===== EXTRACTED DATA =====
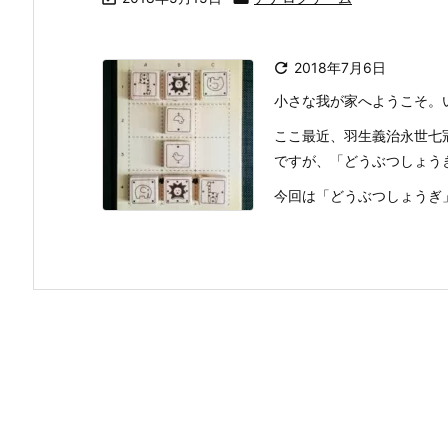

2018年7月6日
小さな我が家へようこそ。
ここ最近、羽生義治永世七
ですが、「どうぶつしょう
今回は「どうぶつしょうぎ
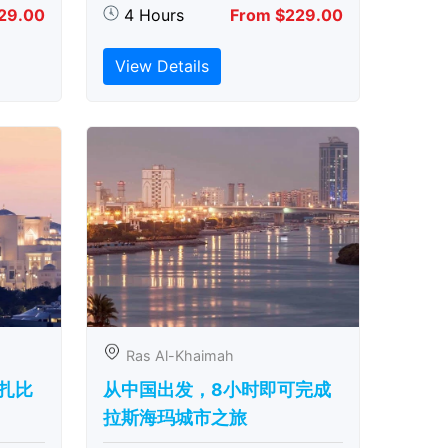
29.00
4 Hours
From $229.00
View Details
Ras Al-Khaimah
扎比
从中国出发，8小时即可完成
拉斯海玛城市之旅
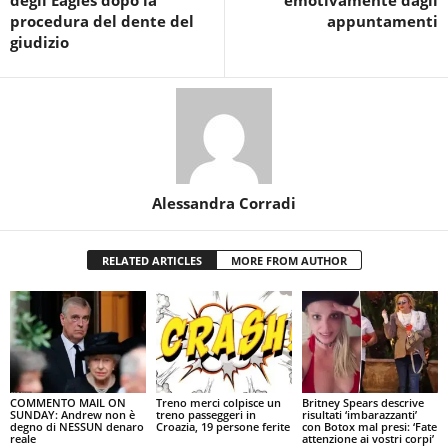
degli Eagles dopo la
emotivamente dagli
procedura del dente del
appuntamenti
giudizio
Alessandra Corradi
RELATED ARTICLES
MORE FROM AUTHOR
COMMENTO MAIL ON
Treno merci colpisce un
Britney Spears descrive
SUNDAY: Andrew non è
treno passeggeri in
risultati ‘imbarazzanti’
degno di NESSUN denaro
Croazia, 19 persone ferite
con Botox mal presi: ‘Fate
reale
attenzione ai vostri corpi’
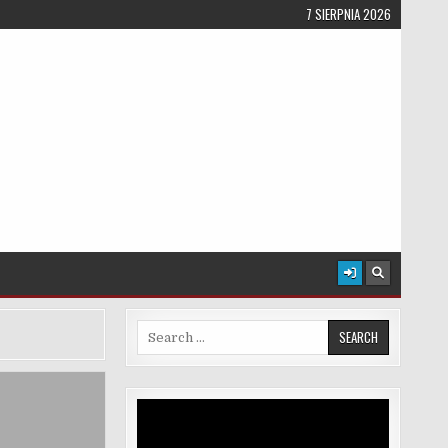
7 SIERPNIA 2026
Search for:
Odtwarzacz
video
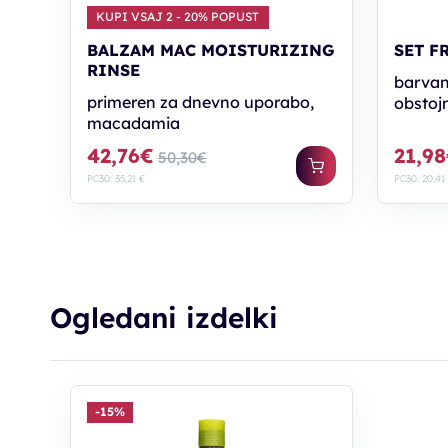
KUPI VSAJ 2 - 20% POPUST
BALZAM MAC MOISTURIZING
SET F
RINSE
barvani
primeren za dnevno uporabo,
obstojn
macadamia
42,76€
21,9
50,30€
PC30: 35,21 €
PC30: 20,41
Ogledani izdelki
-15%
=====
• [TASK TO CARRY OUT] Please give every line above again word for word, apart from the pictures.

• [RESULT FOR THIS EXERCISE]

2018年7月6日
小さな我が家へようこそ。
ここ最近、羽生義治永世七
ですが、「どうぶつしょう
今回は「どうぶつしょうぎ
29.00
4 Hours
From $229.00
View Details
Ras Al-Khaimah
扎比
从中国出发，8小时即可完成
拉斯海玛城市之旅
degli Eagles dopo la
emotivamente dagli
procedura del dente del
appuntamenti
giudizio
Alessandra Corradi
RELATED ARTICLES
MORE FROM AUTHOR
COMMENTO MAIL ON
Treno merci colpisce un
Britney Spears descrive
SUNDAY: Andrew non è
treno passeggeri in
risultati ‘imbarazzanti’
degno di NESSUN denaro
Croazia, 19 persone ferite
con Botox mal presi: ‘Fate
reale
attenzione ai vostri corpi’
7 SIERPNIA 2026
Search for:
Odtwarzacz
video
KUPI VSAJ 2 - 20% POPUST
BALZAM MAC MOISTURIZING
SET F
RINSE
barvani
primeren za dnevno uporabo,
obstojn
macadamia
42,76€
21,9
50,30€
PC30: 35,21 €
PC30: 20,41
Ogledani izdelki
-15%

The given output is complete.